With Brandon Jennings traded to Detroit and Monta Ellis in Dallas, newcomers Luke Ridnour, Brandon Knight and O.J. Mayo are expected to solidify the Bucks' backcourt. However, Ridnour could miss a second straight game with a sore back and Knight's status is uncertain after he suffered a strained right hamstring early in Wednesday's season-opening 90-83 loss at New York.
The Bucks, though, rallied from a 25-point deficit to lead by one with 3:13 remaining before the Knicks closed with a 10-2 run.
"My message to the guys at the halftime was I didn't care about whether we won or lost the game, I cared about us playing the way I know we're capable of playing," first-year Bucks coach Larry Drew said. "Guys came back. Had a chance to win and just didn't make the plays at the end."

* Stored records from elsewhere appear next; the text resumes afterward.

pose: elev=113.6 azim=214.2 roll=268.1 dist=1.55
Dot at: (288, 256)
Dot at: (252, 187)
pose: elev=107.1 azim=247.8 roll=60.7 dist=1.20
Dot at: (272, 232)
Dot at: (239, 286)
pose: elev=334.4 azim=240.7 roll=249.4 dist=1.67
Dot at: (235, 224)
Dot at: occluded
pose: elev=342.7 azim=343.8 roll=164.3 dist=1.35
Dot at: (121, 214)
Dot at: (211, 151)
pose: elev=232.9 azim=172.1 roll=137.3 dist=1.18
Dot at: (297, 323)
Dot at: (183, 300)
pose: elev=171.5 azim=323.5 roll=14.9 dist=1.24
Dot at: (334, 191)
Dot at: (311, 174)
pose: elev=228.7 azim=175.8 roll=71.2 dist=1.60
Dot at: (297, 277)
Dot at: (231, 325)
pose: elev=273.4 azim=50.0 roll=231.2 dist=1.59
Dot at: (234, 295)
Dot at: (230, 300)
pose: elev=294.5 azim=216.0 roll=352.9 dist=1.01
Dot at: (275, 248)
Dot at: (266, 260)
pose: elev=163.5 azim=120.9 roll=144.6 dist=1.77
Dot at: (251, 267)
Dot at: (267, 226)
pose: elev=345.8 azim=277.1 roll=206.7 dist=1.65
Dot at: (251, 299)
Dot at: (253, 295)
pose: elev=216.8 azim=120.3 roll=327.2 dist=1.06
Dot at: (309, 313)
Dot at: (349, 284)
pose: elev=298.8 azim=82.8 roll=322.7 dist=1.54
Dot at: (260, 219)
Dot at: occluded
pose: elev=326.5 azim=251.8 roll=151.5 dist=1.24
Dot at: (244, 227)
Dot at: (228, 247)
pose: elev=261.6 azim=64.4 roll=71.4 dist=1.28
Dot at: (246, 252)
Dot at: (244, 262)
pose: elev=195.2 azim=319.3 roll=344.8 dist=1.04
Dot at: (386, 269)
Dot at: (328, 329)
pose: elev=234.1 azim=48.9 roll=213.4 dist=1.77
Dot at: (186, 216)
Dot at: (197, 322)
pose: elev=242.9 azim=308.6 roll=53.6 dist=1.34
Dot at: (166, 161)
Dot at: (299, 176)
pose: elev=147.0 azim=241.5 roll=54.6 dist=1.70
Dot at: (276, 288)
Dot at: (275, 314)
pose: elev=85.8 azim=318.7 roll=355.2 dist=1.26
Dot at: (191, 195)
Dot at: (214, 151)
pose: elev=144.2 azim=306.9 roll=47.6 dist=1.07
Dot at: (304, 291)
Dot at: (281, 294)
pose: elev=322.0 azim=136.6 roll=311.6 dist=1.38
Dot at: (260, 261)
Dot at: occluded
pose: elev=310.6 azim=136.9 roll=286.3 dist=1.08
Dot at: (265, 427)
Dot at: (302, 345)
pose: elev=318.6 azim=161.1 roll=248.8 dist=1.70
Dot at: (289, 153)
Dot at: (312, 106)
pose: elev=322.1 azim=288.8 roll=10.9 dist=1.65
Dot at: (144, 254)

Fourth-year center Larry Sanders signed a four-year contract extension after posting career highs last season with 9.8 points, 9.5 rebounds and finishing second in the league at 2.8 blocks per game, but foul trouble limited him to four boards, one block and no points in 12 minutes Wednesday.
He averaged 15.0 points and 16.0 rebounds in the last three games against the Celtics.